Les résultats de notre étude ont montré que par rapport au groupe placebo, dans le groupe expérimental, la supplémentation en magnésium alimentaire a entraîné une augmentation statistiquement significative de la concentration sérique de mélatonine (P = 0,007). Notre résultat est cohérent avec l’étude de Zhao et al. qui suggère que l’injection de sulfate de magnésium à des rats expérimentaux a provoqué la stimulation et l’augmentation significative de la sécrétion de mélatonine par la glande pinéale. Les résultats de cette étude sont également cohérents avec les résultats de l’étude de Billyard qui a déclaré que la carence en magnésium a conduit à une réduction de la mélatonine plasmatique chez les rats. La carence en magnésium induite était moyenne dans cette étude, ce qui augmente sa capacité à étendre les résultats à l’homme (car la carence sévère en magnésium est rare chez l’homme). Cependant, étant donné que seule la mélatonine plasmatique a été mesurée dans cette étude, il n’est pas clair si la réduction de la mélatonine était due à une synthèse réduite ou à une destruction accrue de la mélatonine. D’autre part, les résultats de l’étude de Murck et Steiger ont montré qu’aucun changement n’a été observé dans les sécrétions de cortisol, d’hormone de croissance, de prolactine et de mélatonine en raison de la supplémentation en magnésium.
En général, les études montrent que la carence en magnésium affecte le cycle circadien, la réduction de la mélatonine et les troubles du sommeil.
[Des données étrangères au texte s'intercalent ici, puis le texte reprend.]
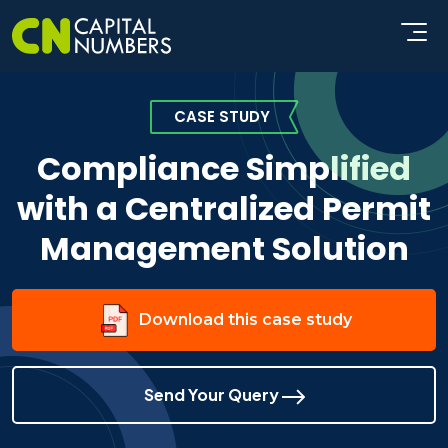
CASE STUDY
Compliance Simplified
with a Centralized Permit
Management Solution
Download this case study
Send Your Query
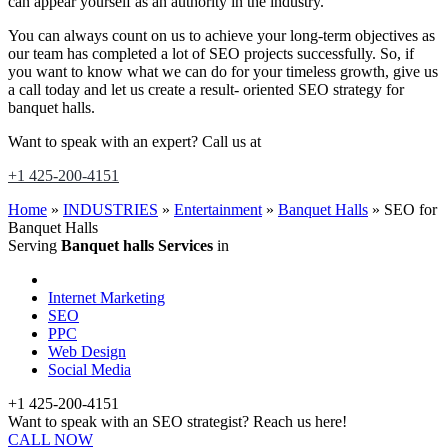
can appear yourself as an authority in the industry.
You can always count on us to achieve your long-term objectives as
our team has completed a lot of SEO projects successfully. So, if
you want to know what we can do for your timeless growth, give us
a call today and let us create a result- oriented SEO strategy for
banquet halls.
Want to speak with an expert? Call us at
+1 425-200-4151
Home
»
INDUSTRIES
»
Entertainment
»
Banquet Halls
»
SEO for
Banquet Halls
Serving
Banquet halls Services
in
Internet Marketing
SEO
PPC
Web Design
Social Media
+1 425-200-4151
Want to speak with an SEO strategist? Reach us here!
CALL NOW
Morton et James ont suggéré que l’activité de la N-acétyltransférase (NAT) chez le rat est augmentée après l’injection de magnésium. De plus, le magnésium augmente l’activité de la NAT dans la glande pinéale in vitro, ce qui suggère que la glande pinéale, et non un autre endroit du corps, est le site affecté. Les résultats mentionnés impliquent un rôle possible d’une carence en magnésium dans la réduction de l’activité NAT et de la production de mélatonine.